More thoughts this morning on the teachings of the Pearls from Elizabeth Esther:
“This is an extremely difficult post for me to write because my radical fundamentalist church ordered their books by the boxful. I saw first-hand how these “child-training” methods were implemented. I can tell you that while Mike Pearl might justify his methods as “limited” and “controlled,” the reality is that babies and toddlers are subjected to systematic, repetitive, hard spankings…..Practically speaking, a child is spanked into submission.
I had childhood friends who were given 25-100 swats per day. I sat through many meals where a child was removed from the table and spanked repeatedly for not eating his supper. Sometimes the child was taken away three or four times and swatted 3-5 times per incident.
I observed so much harsh spanking in my childhood and teen years (their first book was published in 1994 when I was a junior in high school) that I refused to implement the Pearl methodology on my own children.”
And this article has much insight into the authoritarian view of family life. I have repeatedly heard moms say how shamed they have felt by others who tried to manipulate them into being more harsh with their children. I can remember one instance in my own life when this happened. I had been sharing with a mom how the Lord had shown me, after parenting for many years, that one anothering and grace filled relationship building with my children was really important. She began to admonish me otherwise, insisting that I needed to go back to the “old paths.” She had used the shame-based approach and I can still feel the sting of it! Here is one quote that talks about the effect these teachings have on moms and dads:
“Authoritarians not only promote shaming children, but their teachings also have a shaming tone toward parents. If a parent does not teach a child to obey the first time a command is given, the child may be hit
by a car or be bitten by a poisonous spider. This fear tactic insults both parent and child, who understand the difference of importance and tone between “Time for bed” and “STOP!” (The Pearls advocate no change in voice tones or emotion for different commands.) Now, the point is well taken that parents often give too many warnings, but this authoritarian approach becomes manipulation of another sort, where every command is a crisis by definition.

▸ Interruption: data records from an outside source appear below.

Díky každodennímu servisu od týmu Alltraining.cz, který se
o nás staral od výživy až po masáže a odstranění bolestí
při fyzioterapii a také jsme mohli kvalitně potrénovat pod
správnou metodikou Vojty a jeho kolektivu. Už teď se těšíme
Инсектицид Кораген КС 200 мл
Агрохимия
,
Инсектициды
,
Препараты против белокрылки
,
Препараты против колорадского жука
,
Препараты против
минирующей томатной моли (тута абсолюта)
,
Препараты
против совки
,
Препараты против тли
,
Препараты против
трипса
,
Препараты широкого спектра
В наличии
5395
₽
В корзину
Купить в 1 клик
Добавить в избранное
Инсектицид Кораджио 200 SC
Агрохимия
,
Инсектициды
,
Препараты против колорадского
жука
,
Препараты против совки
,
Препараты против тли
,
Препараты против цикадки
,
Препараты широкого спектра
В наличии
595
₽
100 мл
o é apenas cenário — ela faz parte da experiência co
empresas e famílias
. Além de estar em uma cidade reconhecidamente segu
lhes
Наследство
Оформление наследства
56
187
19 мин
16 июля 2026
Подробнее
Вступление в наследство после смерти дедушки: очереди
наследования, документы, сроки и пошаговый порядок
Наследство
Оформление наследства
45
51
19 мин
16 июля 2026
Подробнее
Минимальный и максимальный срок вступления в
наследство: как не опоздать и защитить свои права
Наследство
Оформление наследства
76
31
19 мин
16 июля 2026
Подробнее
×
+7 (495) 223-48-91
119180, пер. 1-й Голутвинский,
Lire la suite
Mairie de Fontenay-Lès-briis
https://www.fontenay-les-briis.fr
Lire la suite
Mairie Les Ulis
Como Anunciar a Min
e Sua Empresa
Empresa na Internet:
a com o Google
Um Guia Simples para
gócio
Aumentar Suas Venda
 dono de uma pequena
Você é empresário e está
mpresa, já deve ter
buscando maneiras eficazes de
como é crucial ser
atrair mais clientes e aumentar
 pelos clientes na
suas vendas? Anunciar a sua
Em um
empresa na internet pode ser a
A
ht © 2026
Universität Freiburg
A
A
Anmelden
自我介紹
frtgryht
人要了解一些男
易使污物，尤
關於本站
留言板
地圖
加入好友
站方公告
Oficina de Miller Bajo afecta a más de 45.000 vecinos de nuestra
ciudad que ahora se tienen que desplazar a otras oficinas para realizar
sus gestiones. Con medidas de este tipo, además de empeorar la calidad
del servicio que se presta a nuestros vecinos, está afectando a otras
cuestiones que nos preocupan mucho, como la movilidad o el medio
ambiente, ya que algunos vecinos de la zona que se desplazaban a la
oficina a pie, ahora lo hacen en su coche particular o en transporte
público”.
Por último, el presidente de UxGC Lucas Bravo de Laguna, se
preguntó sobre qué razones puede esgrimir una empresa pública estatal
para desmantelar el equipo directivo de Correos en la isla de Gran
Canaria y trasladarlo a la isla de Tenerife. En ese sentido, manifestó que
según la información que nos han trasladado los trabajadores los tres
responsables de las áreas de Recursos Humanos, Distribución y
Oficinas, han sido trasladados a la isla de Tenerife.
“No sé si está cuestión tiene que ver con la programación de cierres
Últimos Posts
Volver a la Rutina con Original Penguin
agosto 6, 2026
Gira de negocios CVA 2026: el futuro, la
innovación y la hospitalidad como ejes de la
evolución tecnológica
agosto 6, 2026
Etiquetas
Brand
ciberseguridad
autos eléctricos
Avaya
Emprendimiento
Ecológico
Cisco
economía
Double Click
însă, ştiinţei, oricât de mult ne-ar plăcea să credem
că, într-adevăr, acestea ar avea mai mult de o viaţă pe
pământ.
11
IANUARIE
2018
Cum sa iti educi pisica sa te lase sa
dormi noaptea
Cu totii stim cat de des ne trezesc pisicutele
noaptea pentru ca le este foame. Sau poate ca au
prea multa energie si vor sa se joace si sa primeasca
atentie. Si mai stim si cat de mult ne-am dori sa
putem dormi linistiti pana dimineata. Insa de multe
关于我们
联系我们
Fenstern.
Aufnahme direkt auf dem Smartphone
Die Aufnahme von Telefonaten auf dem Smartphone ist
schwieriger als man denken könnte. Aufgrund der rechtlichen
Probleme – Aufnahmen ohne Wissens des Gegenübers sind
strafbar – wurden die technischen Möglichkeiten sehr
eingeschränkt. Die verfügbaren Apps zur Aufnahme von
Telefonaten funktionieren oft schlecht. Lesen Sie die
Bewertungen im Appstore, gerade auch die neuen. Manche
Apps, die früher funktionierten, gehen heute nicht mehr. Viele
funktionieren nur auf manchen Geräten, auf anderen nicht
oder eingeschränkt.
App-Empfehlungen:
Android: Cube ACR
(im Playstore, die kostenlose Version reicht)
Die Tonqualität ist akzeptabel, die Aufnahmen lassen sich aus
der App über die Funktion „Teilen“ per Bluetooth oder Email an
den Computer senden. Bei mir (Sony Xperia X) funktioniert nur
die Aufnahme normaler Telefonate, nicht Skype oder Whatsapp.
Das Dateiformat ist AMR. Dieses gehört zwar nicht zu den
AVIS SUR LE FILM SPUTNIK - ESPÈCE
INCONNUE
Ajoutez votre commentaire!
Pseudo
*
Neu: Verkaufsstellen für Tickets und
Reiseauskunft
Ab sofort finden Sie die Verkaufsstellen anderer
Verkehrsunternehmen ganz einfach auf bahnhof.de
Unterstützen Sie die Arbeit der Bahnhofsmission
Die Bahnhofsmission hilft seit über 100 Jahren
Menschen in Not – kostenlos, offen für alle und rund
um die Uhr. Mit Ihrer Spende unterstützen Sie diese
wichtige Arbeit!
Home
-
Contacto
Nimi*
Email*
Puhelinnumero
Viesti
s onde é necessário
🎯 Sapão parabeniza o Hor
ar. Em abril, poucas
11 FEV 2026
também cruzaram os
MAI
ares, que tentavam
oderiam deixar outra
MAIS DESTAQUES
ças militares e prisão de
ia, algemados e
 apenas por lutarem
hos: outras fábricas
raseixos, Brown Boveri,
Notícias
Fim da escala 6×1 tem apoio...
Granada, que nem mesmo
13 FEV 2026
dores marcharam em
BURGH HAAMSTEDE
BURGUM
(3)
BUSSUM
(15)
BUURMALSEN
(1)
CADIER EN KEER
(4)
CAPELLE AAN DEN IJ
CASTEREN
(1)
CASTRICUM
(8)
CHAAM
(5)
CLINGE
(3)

The Pearls also tell parents, “Fail to use the rod on [a disobedient, bullying child] and you are creating a ‘Nazi.’” Fear of producing a Nazi may compel parents to use a “rod” even when their intuition tells them there is a better option in a particular situation. The Dedricks shame parents with, “It is disgraceful to hear a grown man putting on his ‘I’m afraid you’re not going to like me’ voice when negotiating with a two-year-old.” They also state, “The parent who neglects or refuses to discipline his child [according to their idea of discipline] is himself undisciplined and disobedient to God.”